Redemoinho – arfante retorno ao passado

José Luiz Villamarim, prodigioso em majestosas produções de tv como “O Rebu”, “O Canto da Sereia”, “Amores Roubados” e “Justiça”, faz seu début na tela grande com uma bela e concisa adaptação de “O Mundo Inimigo: Inferno Provisório Vol. II”, do mineiro Luiz Ruffato. Narrado em um único dia, véspera de Natal, mostra um homem, morador da cidade grande, de volta ao lar, à casa de sua mãe (Cataguases-MG), às nostálgicas ferrovias, e  ao reencontro com um velho amigo e uma verdade oculta dolorida.

A humanista e vivaz fotografia do extraordinário Walter Carvalho exibe na tela os pormenores de uma gente como a gente, que lava na pia a nuca suada pelo calor (num plongée belíssimo) e que aguarda na soleira da janela um lampejo de vivacidade num lugar aparentemente morto, mas cujas lembranças detonam uma eletricidade distribuída e homeopática, como nas pequenas luzes das simples árvores de natal. Carvalho também coloca o espectador no banco de trás do carro do protagonista. Há um momento antológico no qual os personagens deixam o carro por instantes enquanto ficamos “sozinhos” no banco de trás, observando a historia acontecer da maneira mais íntima possível.

O desenho de som é um trabalho de qualidade, fazendo o espectador sentir (ouvir) a mesma dificuldade auditiva do protagonista, um operador de máquinas usuário de um aparelho de surdez. Carvalho evita tomadas aéreas e abrangentes de Cataguases, mas a forma como a câmera percorre a cidade, fazendo o espectador embarcar como se estivesse em um trem, perfusa a localidade de maneira vagarosa, criando uma mise-èn-scéne criativa e detalhada, deixando quem assiste ao filme sentir-se ali, debaixo daquela chuva, nos trilhos da ferrovia.

Os personagens vivem numa velocidade típica de lugarejos, arrastando-se no marasmo e em suas solidões, carregando em seus sotaques a candura de um povo à espera de uma novidade.

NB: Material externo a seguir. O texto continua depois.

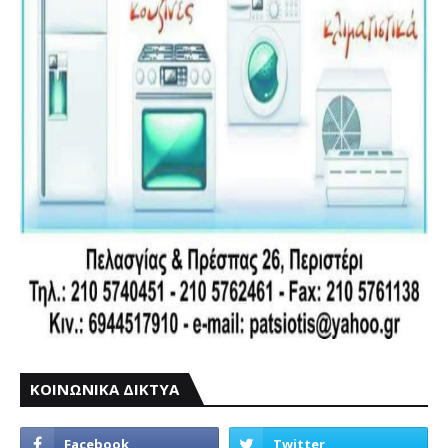
ΚΟΙΝΩΝΙΚΑ ΔΙΚΤΥΑ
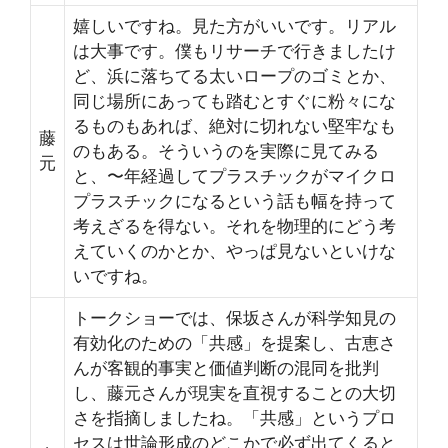
嬉しいですね。見た方がいいです。リアル
は大事です。僕もリサーチで行きましたけ
ど、浜に落ちてる太いロープのゴミとか、
同じ場所にあっても踏むとすぐに粉々にな
るものもあれば、絶対に切れない堅牢なも
藤
のもある。そういうのを実際に見てみる
元
と、〜年経過してプラスチックがマイクロ
プラスチックになるという話も幅を持って
考えざるを得ない。それを物理的にどう考
えていくのかとか、やっぱ見ないといけな
いですね。
トークショーでは、保坂さんが科学知見の
有効化のための「共感」を提案し、古恵さ
んが客観的事実と価値判断の混同を批判
し、藤元さんが現実を直視することの大切
さを指摘しましたね。「共感」というプロ
セスは世論形成のどこかで必ず出てくると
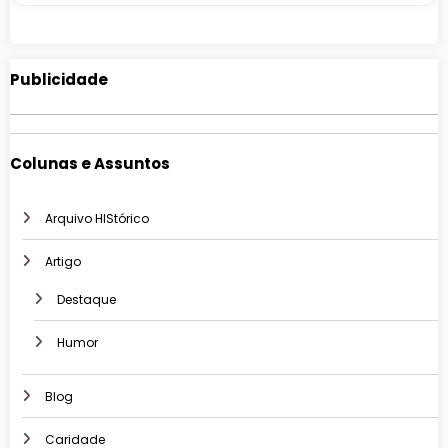
Publicidade
Colunas e Assuntos
Arquivo HIStórico
Artigo
Destaque
Humor
Blog
Caridade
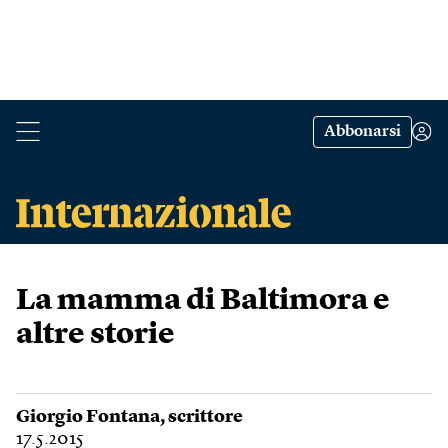
Abbonarsi
La mamma di Baltimora e
altre storie
Giorgio Fontana
, scrittore
17.5.2015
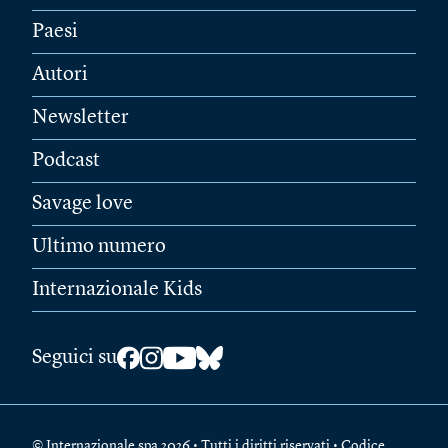
Paesi
Autori
Newsletter
Podcast
Savage love
Ultimo numero
Internazionale Kids
Seguici su
© Internazionale spa 2026 • Tutti i diritti riservati • Codice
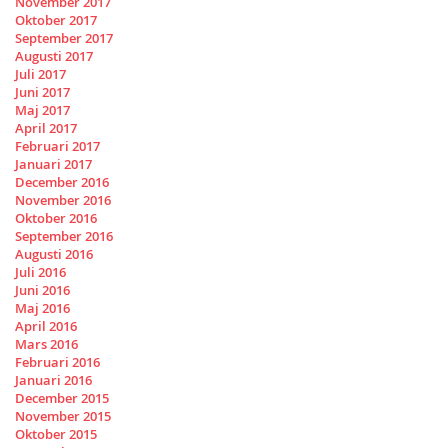
November 2017
Oktober 2017
September 2017
Augusti 2017
Juli 2017
Juni 2017
Maj 2017
April 2017
Februari 2017
Januari 2017
December 2016
November 2016
Oktober 2016
September 2016
Augusti 2016
Juli 2016
Juni 2016
Maj 2016
April 2016
Mars 2016
Februari 2016
Januari 2016
December 2015
November 2015
Oktober 2015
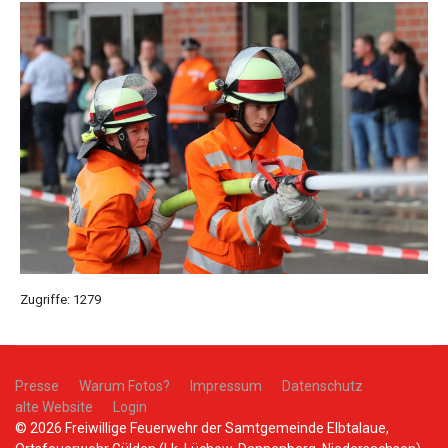
Zugriffe: 1279
Presse
Warum Fotos?
Impressum
Datenschutz
alte Website
Login
© 2026 Freiwillige Feuerwehr der Samtgemeinde Elbtalaue,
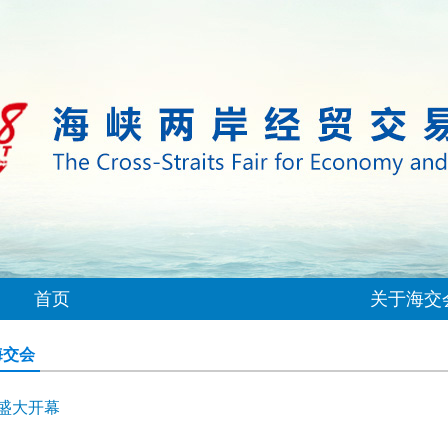
首页
关于海交
海交会
盛大开幕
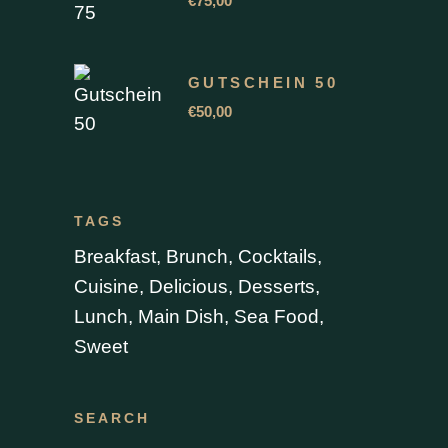
€
75,00
GUTSCHEIN 50
€
50,00
TAGS
Breakfast
Brunch
Cocktails
Cuisine
Delicious
Desserts
Lunch
Main Dish
Sea Food
Sweet
SEARCH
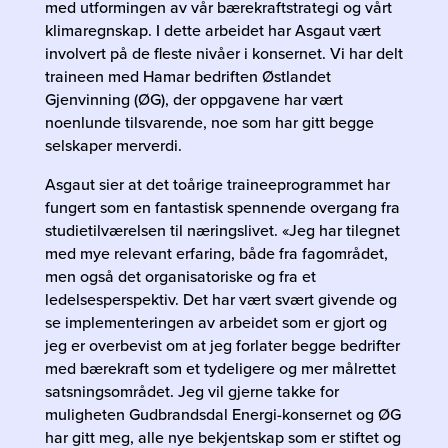
med utformingen av vår bærekraftstrategi og vårt
klimaregnskap. I dette arbeidet har Asgaut vært
involvert på de fleste nivåer i konsernet. Vi har delt
traineen med Hamar bedriften Østlandet
Gjenvinning (ØG), der oppgavene har vært
noenlunde tilsvarende, noe som har gitt begge
selskaper merverdi.
Asgaut sier at det toårige traineeprogrammet har
fungert som en fantastisk spennende overgang fra
studietilværelsen til næringslivet. «Jeg har tilegnet
med mye relevant erfaring, både fra fagområdet,
men også det organisatoriske og fra et
ledelsesperspektiv. Det har vært svært givende og
se implementeringen av arbeidet som er gjort og
jeg er overbevist om at jeg forlater begge bedrifter
med bærekraft som et tydeligere og mer målrettet
satsningsområdet. Jeg vil gjerne takke for
muligheten Gudbrandsdal Energi-konsernet og ØG
har gitt meg, alle nye bekjentskap som er stiftet og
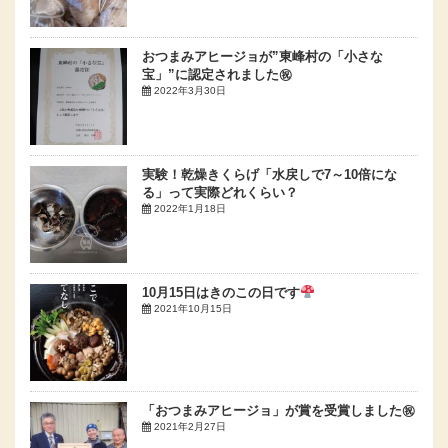
おつまみアヒージョが”東峰村の「小さな
宝」”に認定されました㊗
2022年3月30日
実験！乾燥きくらげ「水戻しで7～10倍にな
る」って実際どれくらい？
2022年1月18日
10月15日はきのこの日です
2021年10月15日
「おつまみアヒージョ」が賞を受賞しました㊗
2021年2月27日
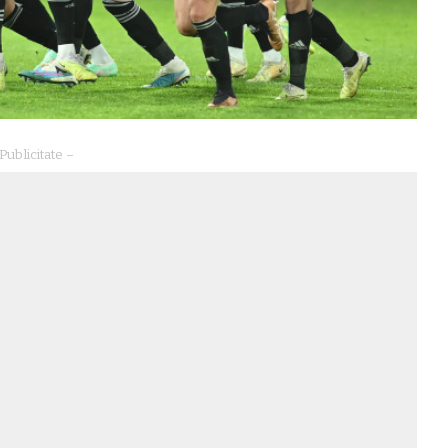
Publicitate –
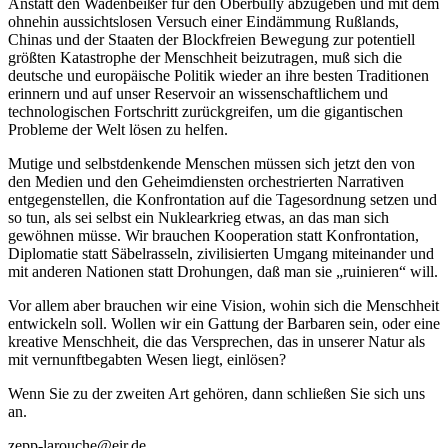
Anstatt den Wadenbeißer für den Oberbully abzugeben und mit dem
ohnehin aussichtslosen Versuch einer Eindämmung Rußlands,
Chinas und der Staaten der Blockfreien Bewegung zur potentiell
größten Katastrophe der Menschheit beizutragen, muß sich die
deutsche und europäische Politik wieder an ihre besten Traditionen
erinnern und auf unser Reservoir an wissenschaftlichem und
technologischen Fortschritt zurückgreifen, um die gigantischen
Probleme der Welt lösen zu helfen.
Mutige und selbstdenkende Menschen müssen sich jetzt den von
den Medien und den Geheimdiensten orchestrierten Narrativen
entgegenstellen, die Konfrontation auf die Tagesordnung setzen und
so tun, als sei selbst ein Nuklearkrieg etwas, an das man sich
gewöhnen müsse. Wir brauchen Kooperation statt Konfrontation,
Diplomatie statt Säbelrasseln, zivilisierten Umgang miteinander und
mit anderen Nationen statt Drohungen, daß man sie „ruinieren“ will.
Vor allem aber brauchen wir eine Vision, wohin sich die Menschheit
entwickeln soll. Wollen wir ein Gattung der Barbaren sein, oder eine
kreative Menschheit, die das Versprechen, das in unserer Natur als
mit vernunftbegabten Wesen liegt, einlösen?
Wenn Sie zu der zweiten Art gehören, dann schließen Sie sich uns
an.
zepp-larouche@eir.de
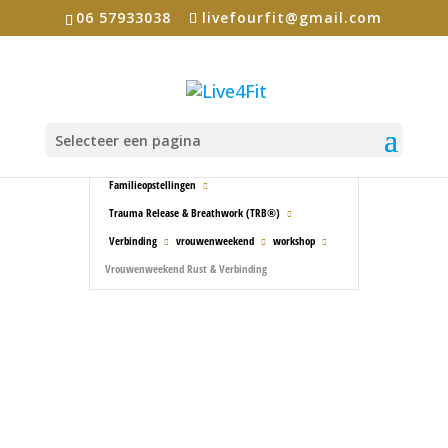
06 57933038
livefourfit@gmail.com
Selecteer een pagina
Home
Events - Live4Fit
ademwerk
Familieopstellingen
Trauma Release & Breathwork (TRB®)
Verbinding
vrouwenweekend
workshop
Vrouwenweekend Rust & Verbinding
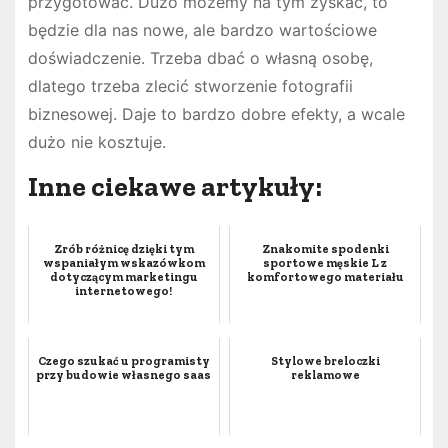
przygotować. Dużo możemy na tym zyskać, to
będzie dla nas nowe, ale bardzo wartościowe
doświadczenie. Trzeba dbać o własną osobę,
dlatego trzeba zlecić stworzenie fotografii
biznesowej. Daje to bardzo dobre efekty, a wcale
dużo nie kosztuje.
Inne ciekawe artykuły:
Zrób różnicę dzięki tym
Znakomite spodenki
wspaniałym wskazówkom
sportowe męskie L z
dotyczącym marketingu
komfortowego materiału
internetowego!
Czego szukać u programisty
Stylowe breloczki
przy budowie własnego saas
reklamowe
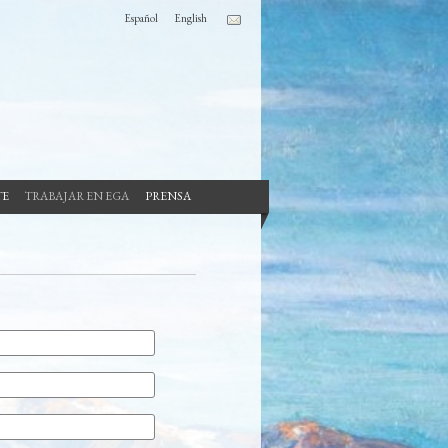
Español
English
TE
TRABAJAR EN EGA
PRENSA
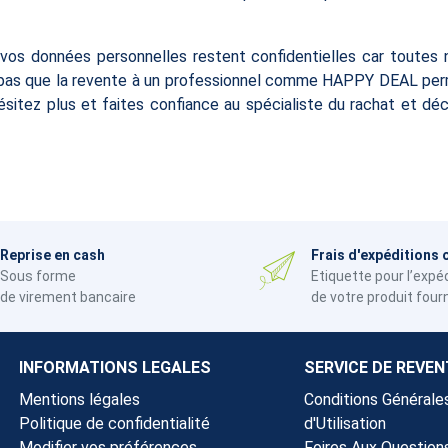
, vos données personnelles restent confidentielles car toutes 
iez pas que la revente à un professionnel comme HAPPY DEAL pe
hésitez plus et faites confiance au spécialiste du rachat et 
Reprise en cash
Frais d'expéditions 
Sous forme
Etiquette pour l’expé
de virement bancaire
de votre produit four
INFORMATIONS LEGALES
SERVICE DE REVEN
Mentions légales
Conditions Générale
Politique de confidentialité
d'Utilisation
Modifier vos préférences
Foires Aux Question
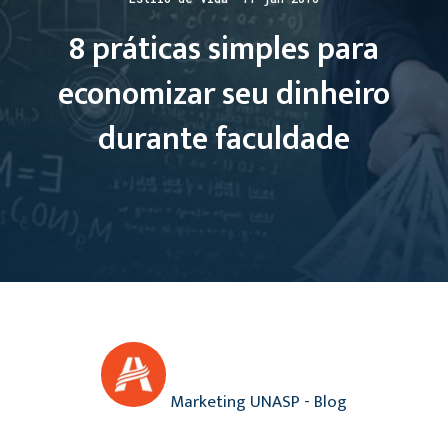
8 práticas simples para
economizar seu dinheiro
durante faculdade
Marketing UNASP - Blog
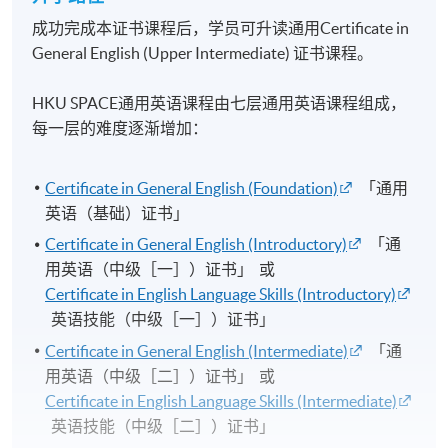
成功完成本证书课程后，学员可升读通用Certificate in
General English (Upper Intermediate) 证书课程。
HKU SPACE通用英语课程由七层通用英语课程组成，
每一层的难度逐渐增加：
Certificate in General English (Foundation)
「通用
英语（基础）证书」
Certificate in General English (Introductory)
「通
用英语（中级［一］）证书」 或
Certificate in English Language Skills (Introductory)
英语技能（中级［一］）证书」
Certificate in General English (Intermediate)
「通
用英语（中级［二］）证书」 或
Certificate in English Language Skills (Intermediate)
英语技能（中级［二］）证书」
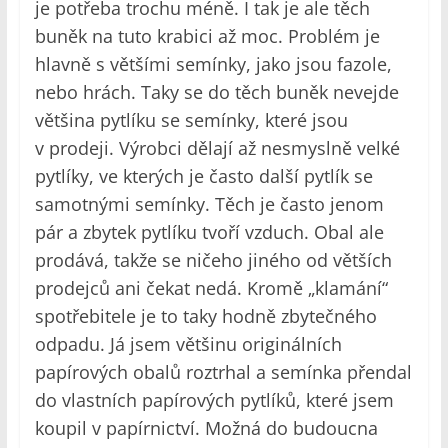
je potřeba trochu méně. I tak je ale těch
buněk na tuto krabici až moc. Problém je
hlavně s většími semínky, jako jsou fazole,
nebo hrách. Taky se do těch buněk nevejde
většina pytlíku se semínky, které jsou
v prodeji. Výrobci dělají až nesmyslně velké
pytlíky, ve kterých je často další pytlík se
samotnými semínky. Těch je často jenom
pár a zbytek pytlíku tvoří vzduch. Obal ale
prodává, takže se ničeho jiného od větších
prodejců ani čekat nedá. Kromě „klamání“
spotřebitele je to taky hodně zbytečného
odpadu. Já jsem většinu originálních
papírových obalů roztrhal a semínka přendal
do vlastních papírových pytlíků, které jsem
koupil v papírnictví. Možná do budoucna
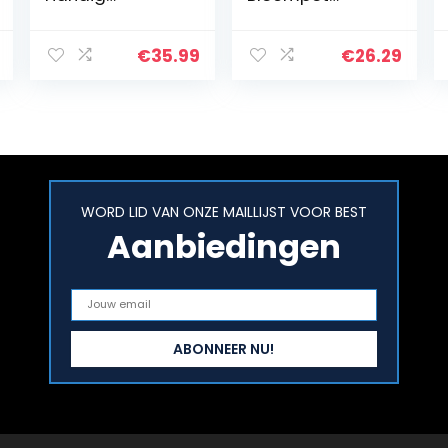
Praktisch
Houder Abstract
Ergonomisch
Succulent Tuin
Handvat
Planter
€
35.99
€
26.29
Roestvrijstalen
Decoraties
Bonsai Draad
Gezicht Beeldje
Cutter voor
Vormige Cactus
Binnenplaats…
Kunst Vaas…
WORD LID VAN ONZE MAILLIJST VOOR BEST
Aanbiedingen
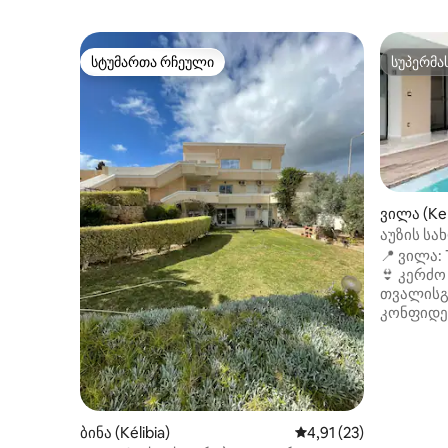
სტუმართა რჩეული
სუპერმა
სტუმართა რჩეული
სუპერმა
ვილა (Kel
აუზის სა
📍 ვილა: 
👙 კერძო
თვალისგ
კონფიდე
მარსას პ
მანსურიდ
საცხოვრ
სიმაღლე 
შესასვლე
შორის 1 
ბინა (Kélibia)
საშუალო შეფასებაა 5
4,91 (23)
კონდიცი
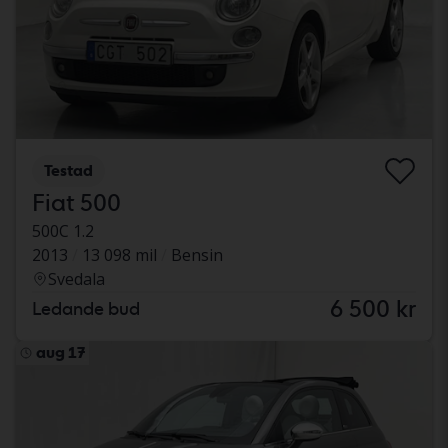
Testad
Fiat 500
500C 1.2
2013
13 098 mil
Bensin
Svedala
6 500 kr
Ledande bud
aug 17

Eis que chega o personagem de Júlio Andrade (mais uma atuação vibrante deste grande ator), imprimindo uma nova aceleração (ele chega de carro) e uma urgência para o entorno daqueles seres quase mortificados pela vida repetitiva.

O trabalho de sotaques de todo o elenco é assombrosamente verossímil. Somente um grande diretor consegue um feito deste nível. Cada um dos quatro protagonistas é de um estado brasileiro: Dira Paes é do Pará, Júlio Andrade é gaúcho, Irandhir Santos é de Pernambuco e Cássia Kis Magro é paulista. E todos estão lindamente conectados e amarrados através do acertado sotaque mineiro. Irandhir Santos, numa das poucas vezes em que conseguiu fugir do linguajar pernambucano, alcança uma interpretação singular na pele de um homem conformista. Dira Paes encarna uma ex-prostituta com tanta dignidade e carisma, olhares palpitantes típicos das atrizes grandiosas. Cássia Kis Magro na pele de uma mãe combalida, alquebrada pela vida, é um momento inesquecivel do cinema brasileiro em 2017. E ainda é possível maravilhar-se com rápidas e cativantes aparições da baiana Cyria Coentro e da mineira Inês Peixoto (integrante do grupo Galpão) em momentos luminosos.

“Redemoinho”, apesar do que o título possa sugerir, não é sobre vendavais estrondosos, nem tempestades destruidoras. É sobre o ruído da chuva fina e emocional que permeia os interiores arfantes de seres em busca de suas verdades.